Interdits d’utilisation en France, mais encore produits et exportés, le Conseil d’État met fin à une incohérence sur certains pesticides


Épandage de pesticides à Jeju-Do, South Korea © Yann Arthus-Bertrand

L’association Générations Futures vient d’obtenir une victoire juridique qui met fin à une absurdité qui autorisait la production en France et l’exportation de produits phytosanitaires interdits dans le pays. Un décret dérogatoire qui permettait de continuer de produire et d’exporter des pesticides pourtant prohibés en France vient d’être annulé par le Conseil d’État. Le 5 mars 2024, la plus haute juridiction administrative du pays a rendu une décision sur le décret gouvernemental n° 2022-411 du 23 mars 2022. Celui-ci autorisait de façon transitoire le stockage, la production et l’exportation de produits phytosanitaire contenant une molécule dont l’approbation était arrivée à échéance. Le décret était juridiquement contesté par l’ONG Générations Futures puisqu’il laissait la possibilité aux producteurs de pesticides d’en poursuivre la fabrication et la vente en dehors de France bien que leur nocivité pour la santé et l’environnement ait été reconnue.

« Nous saluons cette décision du Conseil d’État, qui réaffirme avec force la primauté de la protection de la santé et de l’environnement sur les intérêts économiques. La tentative d’introduire des dérogations à l’interdiction de produire, stocker et vendre des pesticides dangereux non approuvés dans l’Union Européenne a été clairement rejetée », déclare François Veillerete, porte-parole de Générations Futures.
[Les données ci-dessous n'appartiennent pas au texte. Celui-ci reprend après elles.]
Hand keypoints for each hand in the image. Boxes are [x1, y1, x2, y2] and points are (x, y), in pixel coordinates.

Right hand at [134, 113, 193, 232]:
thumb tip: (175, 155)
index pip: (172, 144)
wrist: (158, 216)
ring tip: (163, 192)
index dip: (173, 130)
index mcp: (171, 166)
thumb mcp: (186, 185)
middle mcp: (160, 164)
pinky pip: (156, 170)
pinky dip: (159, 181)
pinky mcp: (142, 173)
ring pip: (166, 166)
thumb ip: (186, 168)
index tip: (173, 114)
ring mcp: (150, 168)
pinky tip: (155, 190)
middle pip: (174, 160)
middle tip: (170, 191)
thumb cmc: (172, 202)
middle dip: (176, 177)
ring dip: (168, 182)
L’imbroglio remonte à la loi Égalim de 2018. Elle prévoyait l’interdiction de la production, du stockage et de la circulation des pesticides contenant des substances actives non approuvées par l’Union européenne au 1er janvier 2022. Cependant, le décret du 23 mars 2022 établissait une série de dérogations pour les producteurs des substances chimiques pour les écouler. Il y a alors deux cas de figures possibles. Soit l’Europe accorde un « délai de grâce » pour encadrer le retrait des produits partout au niveau européen. Soit, les textes européens ne prévoient rien et c’est dans ce cas précis que le Conseil d’État a annulé le décret gouvernemental de mars 2022. Générations Futures a attaqué ces dérogations par un recours devant le Conseil d’État. Générations Futures explique dans un communiqué la décision : « le Conseil d’Etat estime que, lorsque la Commission européenne permet un délai de grâce pour les produits à base d’une substance active, la France peut se calquer sur ce délai. En revanche, dès lors que ce n’est pas le cas, le gouvernement ne peut, au mépris de l’interdiction posée par la loi, instaurer un système d’autorisations provisoires. »
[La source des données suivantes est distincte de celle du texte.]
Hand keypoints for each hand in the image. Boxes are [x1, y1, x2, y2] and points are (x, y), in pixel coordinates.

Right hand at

« La décision du Conseil d’État d’annuler le II de l’article D. 253-46-1-6 du Code rural et de la pêche maritime est une affirmation claire de la nécessité de respecter la législation en place sans chercher à l’affaiblir par des dérogations injustifiées. Le Conseil d’État, en se rangeant aux arguments que nous avons présentés, confirme que le principe de sécurité juridique ne peut être invoqué, en l’occurrence plus de trois ans après l’entrée en vigueur de la loi, pour contourner des interdictions établies dans l’intérêt de la santé publique et de la protection de l’environnement. Cette victoire judiciaire renforce le cadre légal contre la production et l’exportation de substances dangereuses, et réitère l’importance du respect scrupuleux des lois visant à protéger les citoyens et l’environnement », déclarent les avocats du cabinet TTLA qui ont porté ce dossier pour Générations Futures.
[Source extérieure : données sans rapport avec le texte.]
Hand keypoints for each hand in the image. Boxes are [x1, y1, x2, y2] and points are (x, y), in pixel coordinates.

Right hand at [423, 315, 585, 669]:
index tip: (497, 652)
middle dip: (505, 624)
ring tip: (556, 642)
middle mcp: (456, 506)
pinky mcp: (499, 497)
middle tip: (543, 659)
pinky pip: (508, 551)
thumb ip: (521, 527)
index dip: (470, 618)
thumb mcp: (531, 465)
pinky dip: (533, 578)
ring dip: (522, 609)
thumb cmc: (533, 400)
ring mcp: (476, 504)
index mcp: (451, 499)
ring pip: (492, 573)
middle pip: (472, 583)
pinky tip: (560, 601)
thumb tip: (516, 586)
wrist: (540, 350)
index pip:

Les ONG voient dans cette décision une victoire surtout au moment où les normes et les réglementations sont contestées par une partie du monde agricole.  « Grâce à l’action de Générations Futures et de ses conseils, nous répondons aussi aux attentes des agriculteurs qui se plaignent à juste titre de concurrence déloyale en matière de pesticides utilisés dans des pays tiers et interdits dans l’UE et qui reviennent en France sous forme de résidus dans nos aliments. Cette décision facilite également l’application des clauses miroirs à nos frontières en ce qu’elle coupe à la racine le risque de voir arriver sur nos étals des aliments produits avec des pesticides interdits d’usage dans l’Union Européenne », estime François Veillerete de Générations Futures.